**YOUR INSTRUCTIONS**
When you respond, write out each entry exactly as it stands.

**EXERCISE DATA**
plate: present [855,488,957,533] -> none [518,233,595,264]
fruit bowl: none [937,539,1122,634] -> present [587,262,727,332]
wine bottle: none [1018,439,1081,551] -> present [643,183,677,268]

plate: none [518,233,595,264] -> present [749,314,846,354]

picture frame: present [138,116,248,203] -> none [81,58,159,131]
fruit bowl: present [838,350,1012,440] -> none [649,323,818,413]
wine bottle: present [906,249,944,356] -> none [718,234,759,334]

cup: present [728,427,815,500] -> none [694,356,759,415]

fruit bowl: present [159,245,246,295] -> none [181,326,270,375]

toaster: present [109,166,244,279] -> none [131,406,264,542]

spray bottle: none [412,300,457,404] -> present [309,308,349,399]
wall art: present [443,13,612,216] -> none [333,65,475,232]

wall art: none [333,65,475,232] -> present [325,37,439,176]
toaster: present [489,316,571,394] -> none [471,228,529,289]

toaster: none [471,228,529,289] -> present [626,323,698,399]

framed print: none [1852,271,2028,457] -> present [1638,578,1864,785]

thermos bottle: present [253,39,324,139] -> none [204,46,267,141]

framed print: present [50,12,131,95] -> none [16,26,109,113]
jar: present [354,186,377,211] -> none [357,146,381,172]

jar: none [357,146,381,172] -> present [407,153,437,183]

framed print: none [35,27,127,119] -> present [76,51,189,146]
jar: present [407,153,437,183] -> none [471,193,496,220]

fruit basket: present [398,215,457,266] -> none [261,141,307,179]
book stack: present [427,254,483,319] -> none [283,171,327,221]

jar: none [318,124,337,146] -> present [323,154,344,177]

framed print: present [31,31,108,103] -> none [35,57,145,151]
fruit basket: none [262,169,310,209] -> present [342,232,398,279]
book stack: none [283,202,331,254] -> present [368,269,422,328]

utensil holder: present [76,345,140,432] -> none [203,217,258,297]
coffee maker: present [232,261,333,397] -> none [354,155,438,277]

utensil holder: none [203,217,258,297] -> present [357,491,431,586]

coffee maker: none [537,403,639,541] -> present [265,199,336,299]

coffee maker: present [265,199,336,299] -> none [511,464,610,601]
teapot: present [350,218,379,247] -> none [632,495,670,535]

**RESULT FOR THIS TASK**
plate: present [855,488,957,533] -> none [518,233,595,264]
fruit bowl: none [937,539,1122,634] -> present [587,262,727,332]
wine bottle: none [1018,439,1081,551] -> present [643,183,677,268]

plate: none [518,233,595,264] -> present [749,314,846,354]

picture frame: present [138,116,248,203] -> none [81,58,159,131]
fruit bowl: present [838,350,1012,440] -> none [649,323,818,413]
wine bottle: present [906,249,944,356] -> none [718,234,759,334]

cup: present [728,427,815,500] -> none [694,356,759,415]

fruit bowl: present [159,245,246,295] -> none [181,326,270,375]

toaster: present [109,166,244,279] -> none [131,406,264,542]

spray bottle: none [412,300,457,404] -> present [309,308,349,399]
wall art: present [443,13,612,216] -> none [333,65,475,232]

wall art: none [333,65,475,232] -> present [325,37,439,176]
toaster: present [489,316,571,394] -> none [471,228,529,289]

toaster: none [471,228,529,289] -> present [626,323,698,399]

framed print: none [1852,271,2028,457] -> present [1638,578,1864,785]

thermos bottle: present [253,39,324,139] -> none [204,46,267,141]

framed print: present [50,12,131,95] -> none [16,26,109,113]
jar: present [354,186,377,211] -> none [357,146,381,172]

jar: none [357,146,381,172] -> present [407,153,437,183]

framed print: none [35,27,127,119] -> present [76,51,189,146]
jar: present [407,153,437,183] -> none [471,193,496,220]

fruit basket: present [398,215,457,266] -> none [261,141,307,179]
book stack: present [427,254,483,319] -> none [283,171,327,221]

jar: none [318,124,337,146] -> present [323,154,344,177]

framed print: present [31,31,108,103] -> none [35,57,145,151]
fruit basket: none [262,169,310,209] -> present [342,232,398,279]
book stack: none [283,202,331,254] -> present [368,269,422,328]

utensil holder: present [76,345,140,432] -> none [203,217,258,297]
coffee maker: present [232,261,333,397] -> none [354,155,438,277]

utensil holder: none [203,217,258,297] -> present [357,491,431,586]

coffee maker: none [537,403,639,541] -> present [265,199,336,299]

coffee maker: present [265,199,336,299] -> none [511,464,610,601]
teapot: present [350,218,379,247] -> none [632,495,670,535]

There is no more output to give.